• DIRECTIONS FOR THIS TASK: Convert the listing below into a numbered list, one entry per line, skipping blank lines and leaving out the pictures.

• GIVEN ENTRIES:
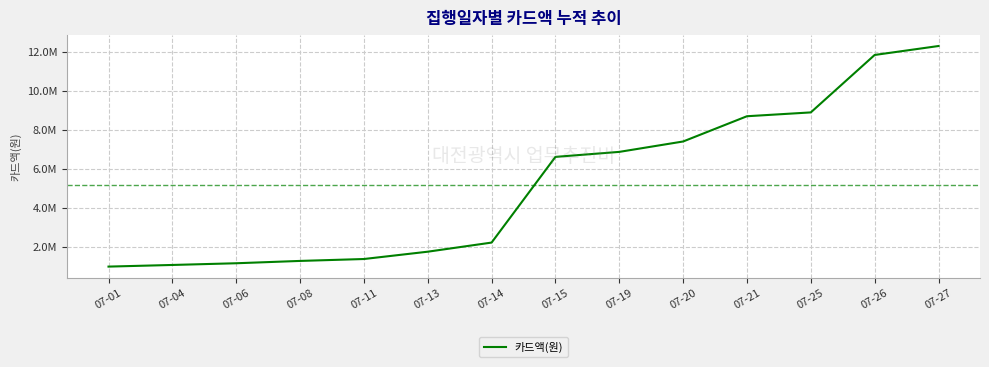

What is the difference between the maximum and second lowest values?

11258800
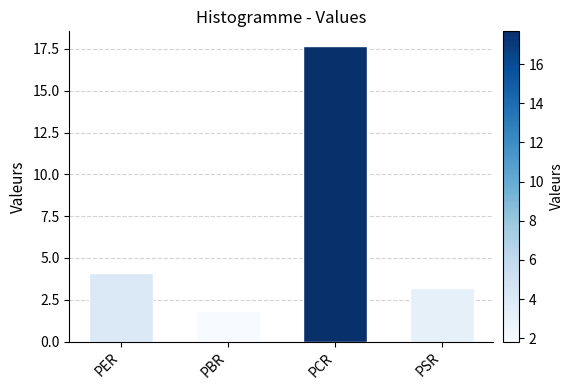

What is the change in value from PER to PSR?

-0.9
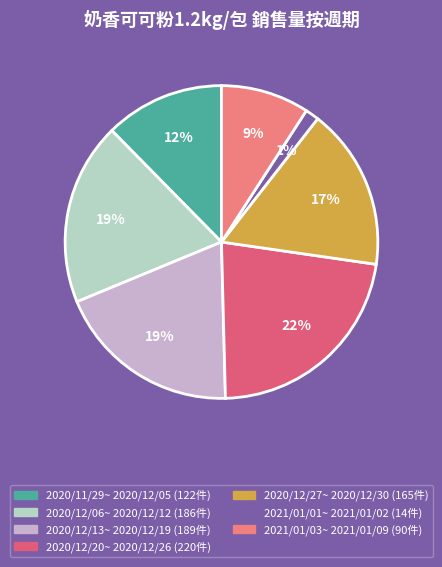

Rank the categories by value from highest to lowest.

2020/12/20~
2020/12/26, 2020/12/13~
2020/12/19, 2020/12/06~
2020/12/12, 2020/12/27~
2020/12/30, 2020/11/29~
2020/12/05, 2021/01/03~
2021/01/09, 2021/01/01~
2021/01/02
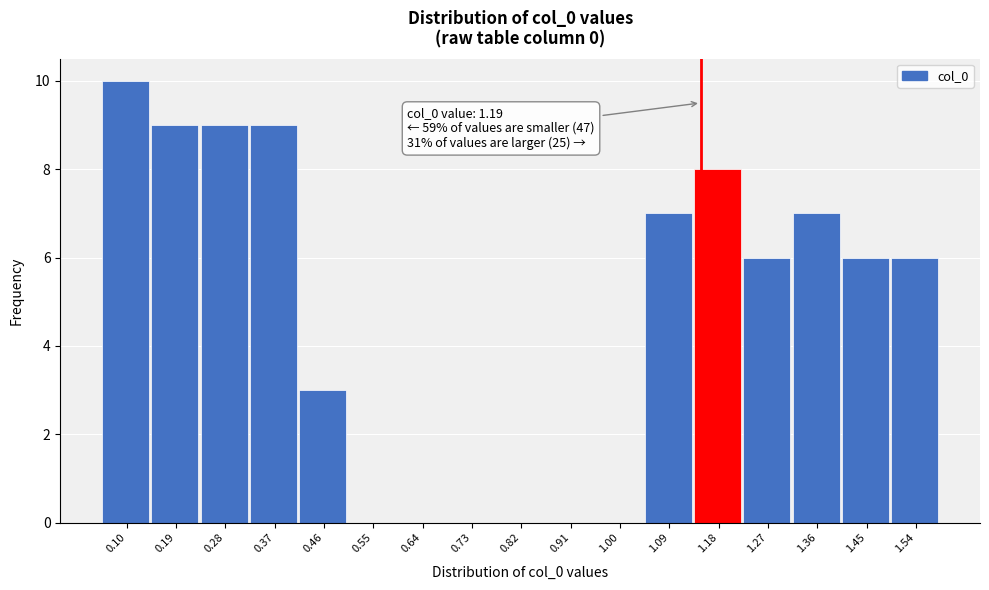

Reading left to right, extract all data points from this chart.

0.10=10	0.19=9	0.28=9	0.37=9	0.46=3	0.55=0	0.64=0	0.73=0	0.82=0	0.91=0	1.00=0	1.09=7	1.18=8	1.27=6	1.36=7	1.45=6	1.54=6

• RESULT:
1. What is the difference between the maximum and second lowest values?
2. 11258800
3. What is the change in value from PER to PSR?
4. -0.9
5. Rank the categories by value from highest to lowest.
6. 2020/12/20~
7. 2020/12/26, 2020/12/13~
8. 2020/12/19, 2020/12/06~
9. 2020/12/12, 2020/12/27~
10. 2020/12/30, 2020/11/29~
11. 2020/12/05, 2021/01/03~
12. 2021/01/09, 2021/01/01~
13. 2021/01/02
14. Reading left to right, extract all data points from this chart.
15. 0.10=10	0.19=9	0.28=9	0.37=9	0.46=3	0.55=0	0.64=0	0.73=0	0.82=0	0.91=0	1.00=0	1.09=7	1.18=8	1.27=6	1.36=7	1.45=6	1.54=6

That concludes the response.